TUGAS ANDA:
1 > Tulis ulang bagian teks tentang sapi Madrasin dari "Melihat kondisi itu" sampai "daripada sapi Madura.", dan ganti "merah bata" dengan "cokelat kemerahan".
2 > Menurut teks tentang sapi Madrasin, apa saja yang meningkat berkat kawin silang sapi Madura dengan sapi Limusin? Sebutkan semuanya.

TEKS SUMBER:
+ + + + +
Memasok Kebutuhan Daging Nasional
Dengan Sapi Madrasin

Di Pamekasan, program IB sudah dilaksanakan sejak tahun 1970. Saat itu IB dilakukan masih antara sapi betina dan sapi jantan Madura. Dalam perkembangannya, program ini berjalan sangat lamban. Sepanjang tahun respon masyarakat rendah. Ini ditandai dengan rendahnya sapi akseptor. Ini terjadi karena hasil IB antar sapi Madura hasilnya sama dengan hasil kawin secara alaim. Tidak ada hasil yang ekstrem.

Oleh MASDAWI DAHLAN

Melihat kondisi itu Pemkab Pamekasan melakukan berbagai terobosan. Pada tahun 2001 diadakan semacam legal opinion. Saat itu masyarakat menyepakati perlunya terobosan teknologi IB dengan menggunakan sapi luar Madura, yakni sapi Limusin. Dipilihnya sapi limusin ini karena dari segi performance. Warna bulu sama dengan sapi Madura, yakni berwarna merah bata. Hanya dari segi fisiknya saja, sapi Limusin lebih besar daripada sapi Madura.

Kawin silang dengan memadukan antara sapi Madura dengan sapi Limusin ini ternyata menghasilkan sebuah kejutan baru bagi upaya peningkatan persediaan sapi potong. Bobot lahir meningkat, bobot sapih meningkat, dan pertumbuhan bobot badan juga meningkat. Dengan upaya ini, status Madura sebagai gudang ternak sapi potong yang berkualitas untuk menuhi kebutuhan regional dan nasional akan tetap bertahan.
+ + + + +
ENTRI YANG DIBERIKAN:
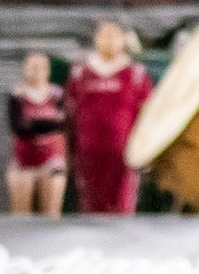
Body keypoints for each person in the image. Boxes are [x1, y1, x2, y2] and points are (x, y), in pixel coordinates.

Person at [65, 20, 154, 214]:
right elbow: (69, 116)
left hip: (124, 153)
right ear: (96, 39)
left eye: (114, 35)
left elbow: (148, 114)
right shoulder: (80, 73)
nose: (109, 40)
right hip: (88, 152)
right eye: (105, 35)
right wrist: (68, 152)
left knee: (122, 205)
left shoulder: (136, 74)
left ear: (123, 40)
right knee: (91, 205)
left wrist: (147, 150)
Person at [6, 51, 68, 217]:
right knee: (21, 214)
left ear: (47, 70)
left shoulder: (57, 95)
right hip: (24, 160)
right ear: (25, 70)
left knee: (51, 214)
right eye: (32, 67)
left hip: (52, 159)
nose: (37, 71)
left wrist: (33, 124)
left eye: (41, 67)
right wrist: (47, 124)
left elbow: (61, 126)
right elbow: (18, 128)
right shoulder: (17, 95)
+ + + + +
JAWABAN LATIHAN:
1 >
Melihat kondisi itu Pemkab Pamekasan melakukan berbagai terobosan. Pada tahun 2001 diadakan semacam legal opinion. Saat itu masyarakat menyepakati perlunya terobosan teknologi IB dengan menggunakan sapi luar Madura, yakni sapi Limusin. Dipilihnya sapi limusin ini karena dari segi performance. Warna bulu sama dengan sapi Madura, yakni berwarna cokelat kemerahan. Hanya dari segi fisiknya saja, sapi Limusin lebih besar daripada sapi Madura.

2 >
- Bobot lahir
- Bobot sapih
- Pertumbuhan bobot badan